Falconers can trap the raptors they want to employ in hunting, but since gyrfalcons rarely appear naturally in Virginia, Basham had to buy Gucci from an upstate New York breeder in April of 2021. Training the young bird began as soon as they arrived home.

“At first I kept a leather hood on her head as a calming mechanism, gradually letting in more light as Gucci got to know me,” Basham says. “I would also give her meat while holding her on the fist so she would come to regard me as a food source.”

Next came flight training as the gyrfalcon learned to fly out from her owner and return to the glove—with a reward of meat from Basham. Finally came actual hunts. During the first few successful outings when Gucci downed waterfowl, she was allowed to eat as much as she desired from the carcass. Throughout this entire process, Basham always weighed the falcon to make sure she was maintaining her appetite so that she would respond when the opportunity to catch game arose.
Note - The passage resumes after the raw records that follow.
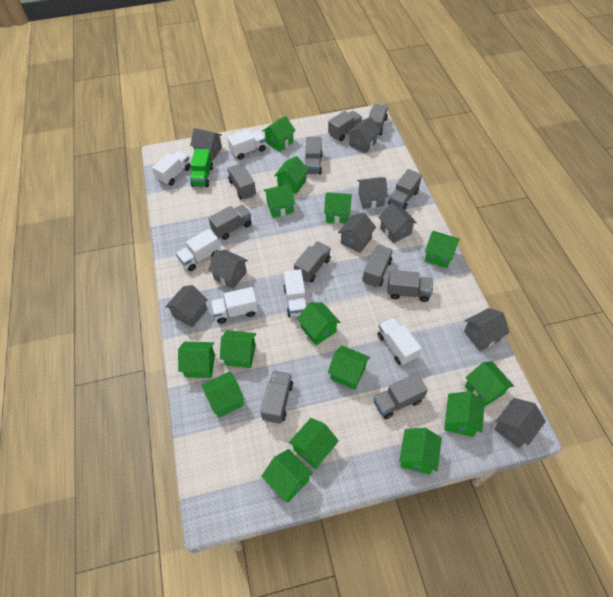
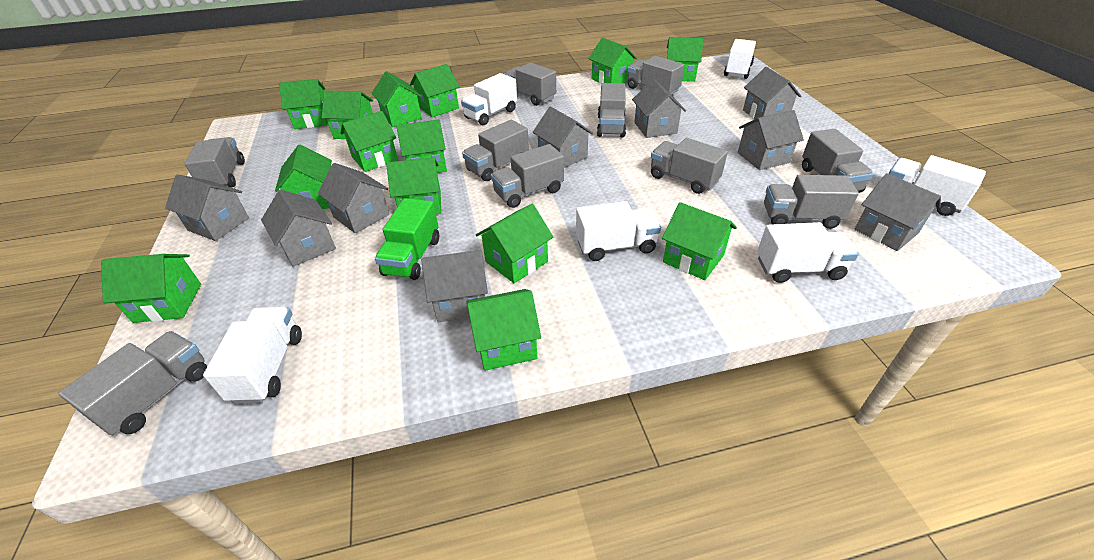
green house: [178,342,215,378] [201,371,245,418] [220,330,256,368] [261,449,313,502] [262,116,296,152] [264,184,295,218] [274,156,309,194] [289,418,339,469] [297,302,340,346] [324,192,352,223] [328,345,370,390] [399,428,442,474] [424,231,459,268] [444,391,485,437] [465,361,514,407] = 15 -> [101,254,201,323] [275,145,332,209] [279,79,328,129] [322,91,373,139] [341,111,398,172] [371,71,422,127] [386,157,441,214] [396,119,447,173] [410,64,459,117] [466,289,541,371] [476,204,553,283] [588,38,637,84] [662,202,737,280] [667,37,703,82] = 14
grey truck: [208,205,251,240] [227,164,256,200] [260,371,293,424] [294,241,331,282] [305,137,323,175] [328,111,362,141] [362,245,393,287] [368,104,388,136] [373,373,428,419] [388,169,422,209] [388,270,433,302] = 11 -> [58,331,207,436] [184,137,245,187] [462,120,529,181] [491,144,564,208] [504,63,556,106] [597,83,626,137] [628,56,684,95] [651,138,728,194] [764,175,859,229] [802,129,874,193] = 10

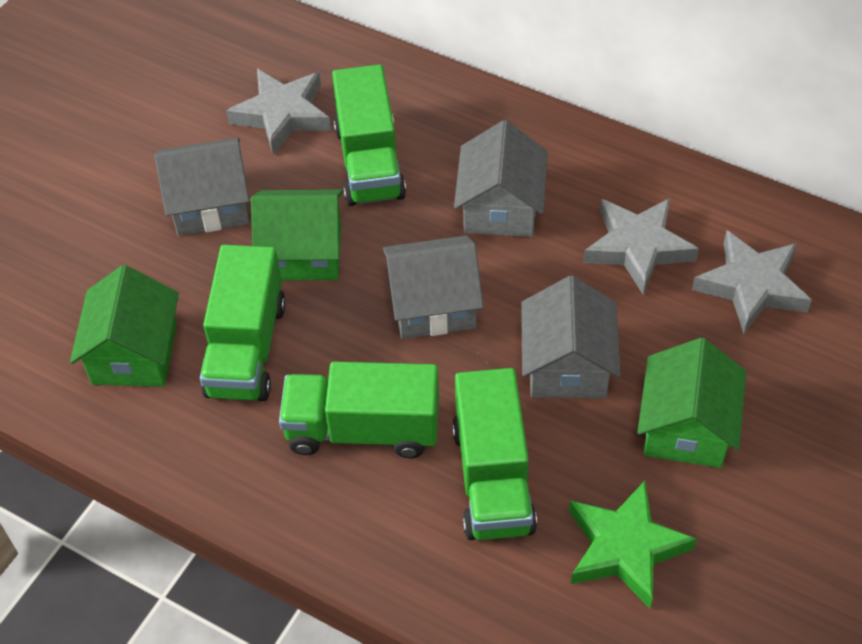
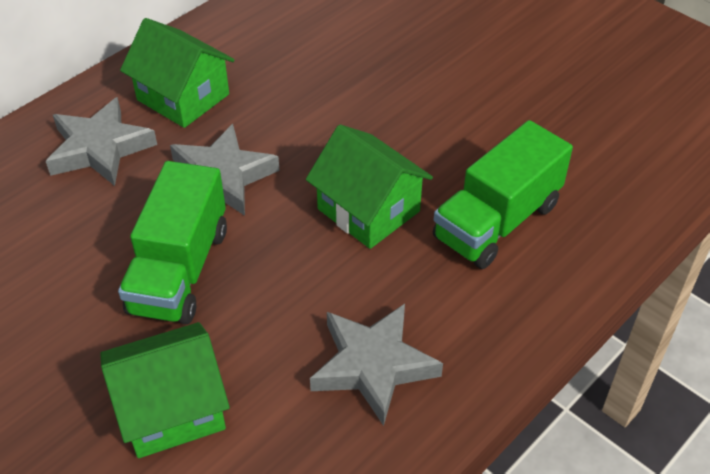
green star: [569,481,697,609] = 1 -> none = 0
green truck: [200,245,286,401] [279,362,439,458] [332,64,406,206] [452,368,537,540] = 4 -> [118,161,227,324] [433,120,573,269] = 2
grey house: [154,138,249,236] [382,235,484,339] [454,120,548,237] [521,276,621,398] = 4 -> none = 0

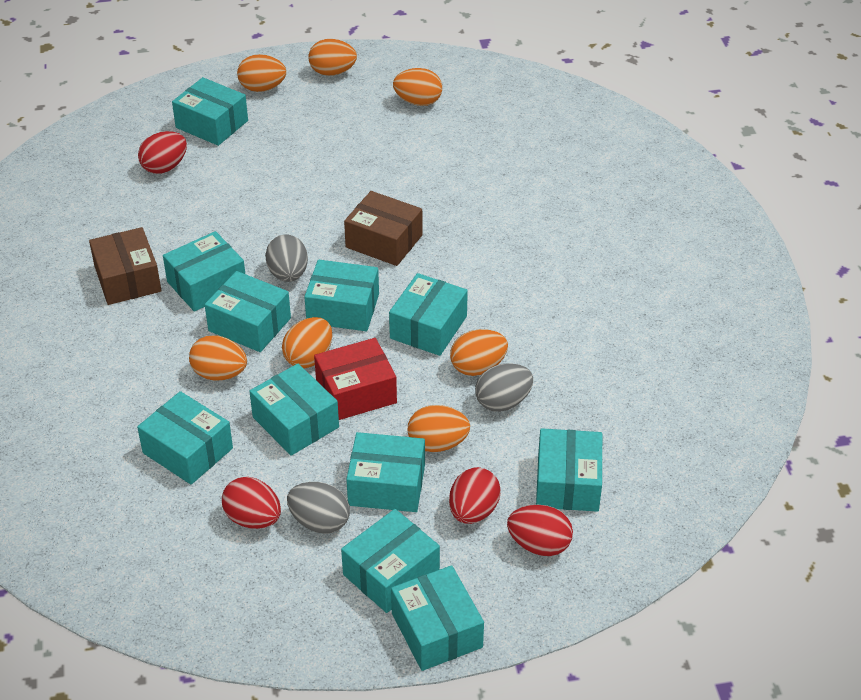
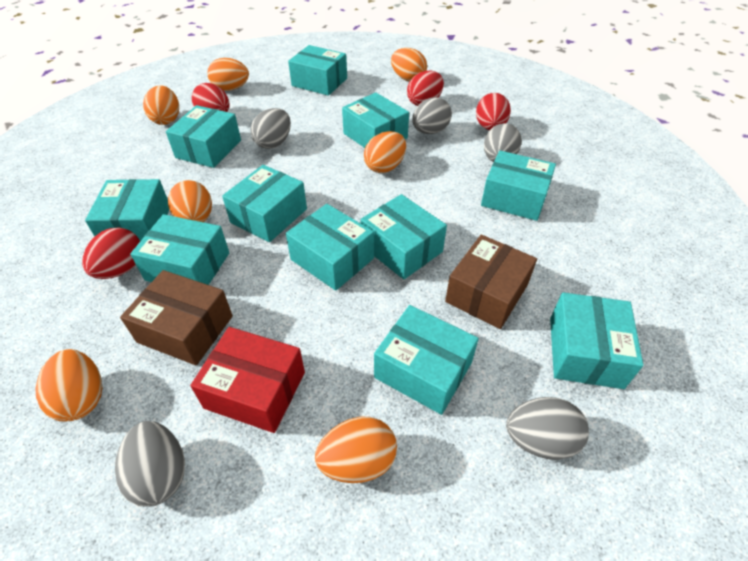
grey egg: [265,235,308,282] [287,482,350,534] [475,363,533,412] = 3 -> [115,421,185,507] [250,108,291,149] [412,97,452,134] [484,123,522,162] [506,397,589,460] = 5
“The key for a bird becoming a successful hunter is it realizing that it gets to keep the prey that it captures,” Basham says. “When Gucci brings down a duck, she eats her fill, and the leftovers go home with me. She’s equipped with a tracking device, so I can tell when she’s successful and on the ground or has decided to fly further away than I like.”

Among the requirements to become a falconer, Basham says individuals must be at least 12 years old, pass a multiple choice test, and find a sponsor who will mentor them as apprentices for two years. He adds that this will be the first year that he will serve as a mentor.